▶ **TEKS YANG DITAMPILKAN**:
☆ ☆ ☆ ☆ ☆ ☆ ☆

Warta

KH Irvan Zidny; “Santet Jelas-Jelas Kemungkaran yang Harus Ditindak”

Rab, 8 Oktober 2003 | 03:26 WIB

Jakarta, NU Online
Kitab Undang-Undang Hukum Pidana yang akan di revisi akan mengadopsi berbagai sumber hukum seperti hukum Islam, Konvensi internasional, atau hukum adat sehingga hukum adat sehingga dalam hal ini masalah santet juga akan dimasukkan sebagai salah satu bentuk tindak pidana.

Santet merupakan fenoemena yang umum terjadi di Banyuwangi, Banten, atau Kalimantan. Banyak sekali kasus orang-orang yang dibantai karena dituduh sebagai tukang santet yang meresahkan masyarakat, tetapi tidak bisa dihukum karena selama ini memang tidak diatur dalam KUHP.

<>

Hukum Islam juga akan diadopsi dalam kaitannya dengan delik perzinaan. Dalam konsep KUHP lama yang mengacu pada hukum Belanda, perzinaan dilakukan oleh dua orang yang terikat hubungan perkawinan, sehingga jika salah satunya masih lajang, maka tidak bisa diajukan ke polisi.

☆ ☆ ☆ ☆ ☆ ☆ ☆

▶ **CATATAN YANG DIBERIKAN**:
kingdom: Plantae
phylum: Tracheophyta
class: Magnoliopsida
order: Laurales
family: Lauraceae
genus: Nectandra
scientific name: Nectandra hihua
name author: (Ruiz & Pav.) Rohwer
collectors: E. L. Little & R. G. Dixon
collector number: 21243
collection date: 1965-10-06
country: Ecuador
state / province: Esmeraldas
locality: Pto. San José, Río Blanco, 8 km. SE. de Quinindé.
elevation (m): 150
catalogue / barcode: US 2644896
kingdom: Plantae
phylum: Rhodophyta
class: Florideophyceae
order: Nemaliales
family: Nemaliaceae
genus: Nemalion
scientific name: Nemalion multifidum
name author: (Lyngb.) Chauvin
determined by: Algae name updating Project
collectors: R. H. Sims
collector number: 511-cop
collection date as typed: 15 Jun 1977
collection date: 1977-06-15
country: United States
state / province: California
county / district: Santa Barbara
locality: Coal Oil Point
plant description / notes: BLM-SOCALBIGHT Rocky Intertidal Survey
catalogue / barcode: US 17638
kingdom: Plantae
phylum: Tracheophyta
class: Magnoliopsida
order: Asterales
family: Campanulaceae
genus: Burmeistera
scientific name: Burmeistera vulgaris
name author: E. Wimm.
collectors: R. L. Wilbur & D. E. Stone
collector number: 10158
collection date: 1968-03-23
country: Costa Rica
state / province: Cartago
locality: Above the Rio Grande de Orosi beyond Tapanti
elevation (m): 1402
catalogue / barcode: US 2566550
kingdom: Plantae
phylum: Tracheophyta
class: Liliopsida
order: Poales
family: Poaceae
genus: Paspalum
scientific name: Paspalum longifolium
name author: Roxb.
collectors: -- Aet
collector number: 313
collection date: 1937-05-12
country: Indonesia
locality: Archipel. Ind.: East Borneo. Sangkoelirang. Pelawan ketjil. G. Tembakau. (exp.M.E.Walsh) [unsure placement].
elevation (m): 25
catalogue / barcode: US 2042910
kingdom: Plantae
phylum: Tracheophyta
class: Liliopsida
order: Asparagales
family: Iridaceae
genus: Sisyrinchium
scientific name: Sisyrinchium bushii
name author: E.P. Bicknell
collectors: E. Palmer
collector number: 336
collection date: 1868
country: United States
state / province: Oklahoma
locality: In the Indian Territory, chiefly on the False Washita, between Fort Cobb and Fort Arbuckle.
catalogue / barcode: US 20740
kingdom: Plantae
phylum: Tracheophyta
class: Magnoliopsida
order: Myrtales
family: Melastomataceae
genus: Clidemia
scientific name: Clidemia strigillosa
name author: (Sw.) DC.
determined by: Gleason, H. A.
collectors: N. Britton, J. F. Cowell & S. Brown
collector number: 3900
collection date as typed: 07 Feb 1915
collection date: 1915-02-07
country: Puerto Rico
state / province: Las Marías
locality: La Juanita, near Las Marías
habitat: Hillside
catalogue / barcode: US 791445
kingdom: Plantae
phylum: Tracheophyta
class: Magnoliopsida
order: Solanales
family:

☆ ☆ ☆ ☆ ☆ ☆ ☆

▶ **TUJUAN LATIHAN**: Menurut berita tentang santet, di daerah mana saja santet umum terjadi? Catatan ini tidak ada hubungannya dengan teks di atas.

▶ **JAWABAN AKHIR**: Banyuwangi, Banten, atau Kalimantan.